After ilistification, MachineBasicBlock uses an ilist<MachineInstr> data 
structure (include/Support/ilist). The ilist (short for intrusive list) 
is a lot like std::list but with the additional benefit of allowing the 
conversion of a MachineInstr* to an ilist<MachineInstr>::iterator with 
no cost whatsoever.

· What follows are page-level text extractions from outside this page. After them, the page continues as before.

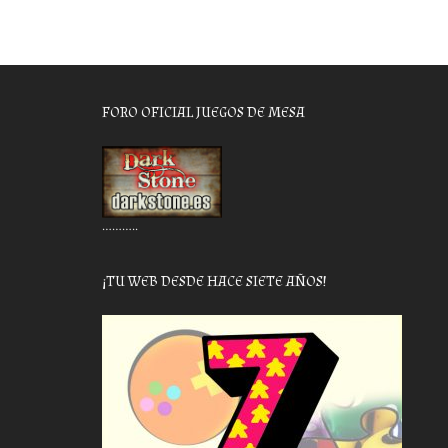
FORO OFICIAL JUEGOS DE MESA
………..
¡TU WEB DESDE HACE SIETE AÑOS!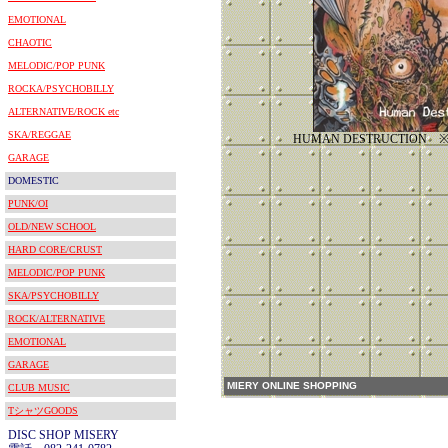
EMOTIONAL
CHAOTIC
MELODIC/POP PUNK
ROCKA/PSYCHOBILLY
ALTERNATIVE/ROCK etc
SKA/REGGAE
HUMAN DESTRUCTIO
GARAGE
DOMESTIC
PUNK/OI
OLD/NEW SCHOOL
HARD CORE/CRUST
MELODIC/POP PUNK
SKA/PSYCHOBILLY
ROCK/ALTERNATIVE
EMOTIONAL
GARAGE
MIERY ONLINE SHOPPING
CLUB MUSIC
TシャツGOODS
DISC SHOP MISERY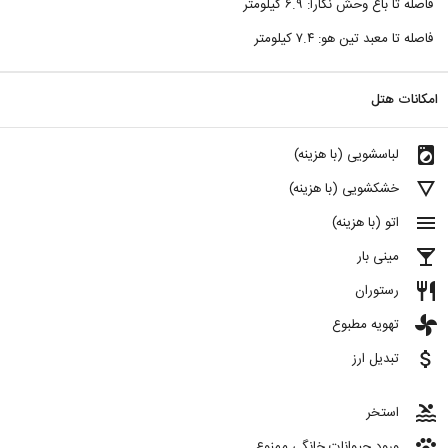
فاصله تا باغ وحش نگارا: ۶.۹ کیلومتر
فاصله تا معبد تین هو: ۷.۴ کیلومتر
امکانات هتل
local_laundry_service
لباسشویی (با هزینه)
details
خشکشویی (با هزینه)
menu
اتو (با هزینه)
local_bar
مینی بار
restaurant
رستوران
toys
تهویه مطبوع
attach_money
تبدیل ارز
pool
استخر
pets
ورود حیوانات خانگی ممنوع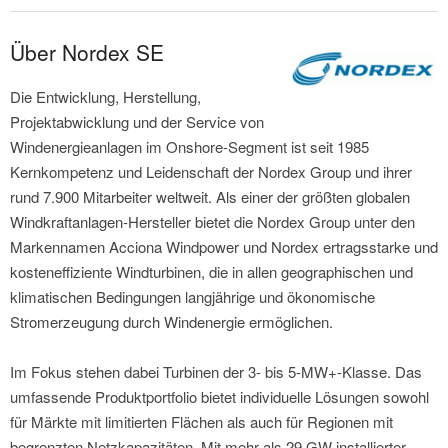
Über Nordex SE
Die Entwicklung, Herstellung,
Projektabwicklung und der Service von
Windenergieanlagen im Onshore-Segment ist seit 1985
Kernkompetenz und Leidenschaft der Nordex Group und ihrer
rund 7.900 Mitarbeiter weltweit. Als einer der größten globalen
Windkraftanlagen-Hersteller bietet die Nordex Group unter den
Markennamen Acciona Windpower und Nordex ertragsstarke und
kosteneffiziente Windturbinen, die in allen geographischen und
klimatischen Bedingungen langjährige und ökonomische
Stromerzeugung durch Windenergie ermöglichen.
Im Fokus stehen dabei Turbinen der 3- bis 5-MW+-Klasse. Das
umfassende Produktportfolio bietet individuelle Lösungen sowohl
für Märkte mit limitierten Flächen als auch für Regionen mit
begrenzten Netzkapazitäten. Mit mehr als 29 GW installierter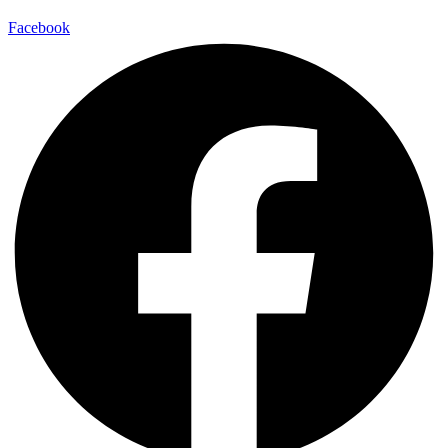
Facebook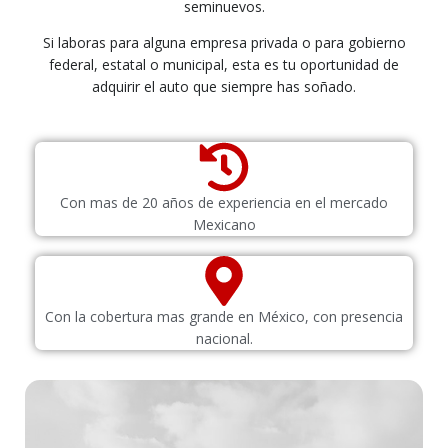
seminuevos.
Si laboras para alguna empresa privada o para gobierno
federal, estatal o municipal, esta es tu oportunidad de
adquirir el auto que siempre has soñado.
Con mas de 20 años de experiencia en el mercado
Mexicano
Con la cobertura mas grande en México, con presencia
nacional.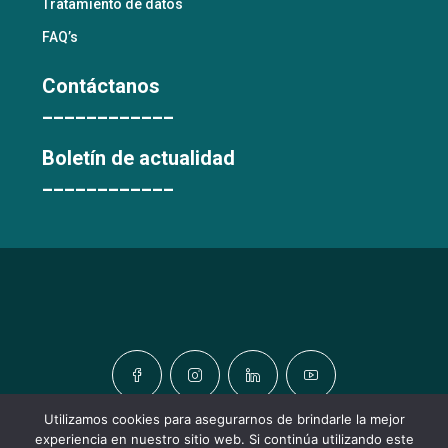
Tratamiento de datos
FAQ’s
Contáctanos
____________
Boletín de actualidad
____________
Utilizamos cookies para asegurarnos de brindarle la mejor
experiencia en nuestro sitio web. Si continúa utilizando este
© TODOS LOS DERECHOS RESERVADOS © URBATIC HOMES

With this data structure we get:
     1) O(1) insertion/removals to/from anywhere in the basic block
     2) insertion/removals do not invalidate any iterators (other than 
the one being erased of course).

Now since the new container holds instances of MachineInstr objects and 
not pointers to them for loops that used to be written as:

     for (MachineBasicBlock::iterator i = insts.begin(), e = 
insts.end(); i != e; ++) {
         MachineInstr* instr_pointer = *i;
         MachineInstr& instr_ref = **i;
will need to be changed to:

     for (MachineBasicBlock::iterator i = insts.begin(), e = 
insts.end(); i != e; ++) {
         MachineInstr* instr_pointer = i;
         MachineInstr& instr_ref = *i;

Note the implicit conversion from ilist<MachineInstr>::iterator to 
MachineInstr* and the one less dereference operator needed to get a 
reference to the object.

You must also take care when using MachineBasicBlock's operator[]. It is 
there strictly for compatibility purposes and will be removed when we 
get around eliminating its use.  It internally uses std::advance to 
increment the ilist's begin() iterator the specified number of times and 
as such it is not an efficient way of accessing the list.

I hope this helps to get your code working with this new interface.

If you have any questions feel free to reply to this email.